D. H. Lawrence Birthplace Museum in Eastwood, Nottinghamshire

The return to Italy allowed him to renew old friendships; during these years he was particularly close to Aldous Huxley, who was to edit the first collection of Lawrence's letters after his death, along with a memoir. After Lawrence visited local archaeological sites (particularly old tombs) with artist Earl Brewster in April 1927, his collected essays inspired by the excursions were published as Sketches of Etruscan Places, a book that contrasts the lively past with Benito Mussolini's fascism. Lawrence continued to produce short stories and other works of fiction such as The Escaped Cock (also published as The Man Who Died), an unorthodox reworking of the story of Jesus Christ's Resurrection.

During his final years, Lawrence renewed his serious interest in oil painting. Official harassment persisted and an exhibition of his paintings at the Warren Gallery in London was raided by the police in mid 1929 and several works were confiscated.

Death

Lawrence continued to write despite his failing health. In his last months he wrote numerous poems, reviews and essays, as well as a robust defence of his last novel against those who sought to suppress it. His last significant work was a reflection on the Book of Revelation, Apocalypse. After being discharged from a sanatorium, he died on 2 March 1930 at the Villa Robermond in Vence, France, from complications of tuberculosis. Frieda commissioned an elaborate headstone for his grave bearing a mosaic of his adopted emblem of the phoenix. After Lawrence's death, Frieda lived with the couple's friend Angelo Ravagli on their Taos ranch and eventually married him in 1950. In 1935, Ravagli arranged, on Frieda's behalf, to have Lawrence's body exhumed and cremated. However, upon boarding the ship he learned he would have to pay taxes on the ashes, so he instead spread them in the Mediterranean, a more preferable resting place, in his opinion, than a concrete block in a chapel. The ashes brought back were dust and earth and remain interred on the Taos ranch in a small chapel amid the mountains of New Mexico.

Written works

Novels

Lawrence is best known for his novels Sons and Lovers, The Rainbow, Women in Love and Lady Chatterley's Lover. In these books, Lawrence explores the possibilities for life within an industrial setting. In particular Lawrence is concerned with the nature of relationships that can be had within such a setting. Though often classed as a realist, Lawrence in fact uses his characters to give form to his personal philosophy. His depiction of sexuality, though seen as shocking when his work was first published in the early 20th century, has its roots in this highly personal way of thinking and being.

It is worth noting that Lawrence was very interested in the sense of touch and that his focus on physical intimacy has its roots in a desire to restore an emphasis on the body, and re-balance it with what he perceived to be Western civilisation's over-emphasis on the mind; writing in a 1929 essay "Men Must Work and Women As Well", he stated,

"Now we see the trend of our civilization, in terms of human feeling and human relation. It is, and there is no denying it, towards a greater and greater abstraction from the physical, towards a further and further physical separateness between men and women, and between individual and individual… It only remains for some men and women, individuals, to try to get back their bodies and preserve the flow of warmth, affection and physical unison." Phoenix II: Uncollected Writings, Ed. Warren Roberts and Harry T. Moore (New York) 1970

In his later years Lawrence developed the potentialities of the short novel form in St Mawr, The Virgin and the Gypsy and The Escaped Cock.

■ Problem statement
Reproduce verbatim the portion of the D. H. Lawrence passage that begins with the words containing "The return to" and ends with "Jesus Christ's Resurrection.".

■ Data excerpt

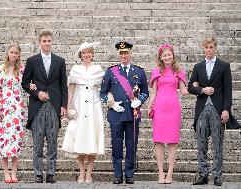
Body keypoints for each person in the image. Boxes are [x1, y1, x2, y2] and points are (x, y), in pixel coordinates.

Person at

■ Exercise solution
The return to Italy allowed him to renew old friendships; during these years he was particularly close to Aldous Huxley, who was to edit the first collection of Lawrence's letters after his death, along with a memoir. After Lawrence visited local archaeological sites (particularly old tombs) with artist Earl Brewster in April 1927, his collected essays inspired by the excursions were published as Sketches of Etruscan Places, a book that contrasts the lively past with Benito Mussolini's fascism. Lawrence continued to produce short stories and other works of fiction such as The Escaped Cock (also published as The Man Who Died), an unorthodox reworking of the story of Jesus Christ's Resurrection.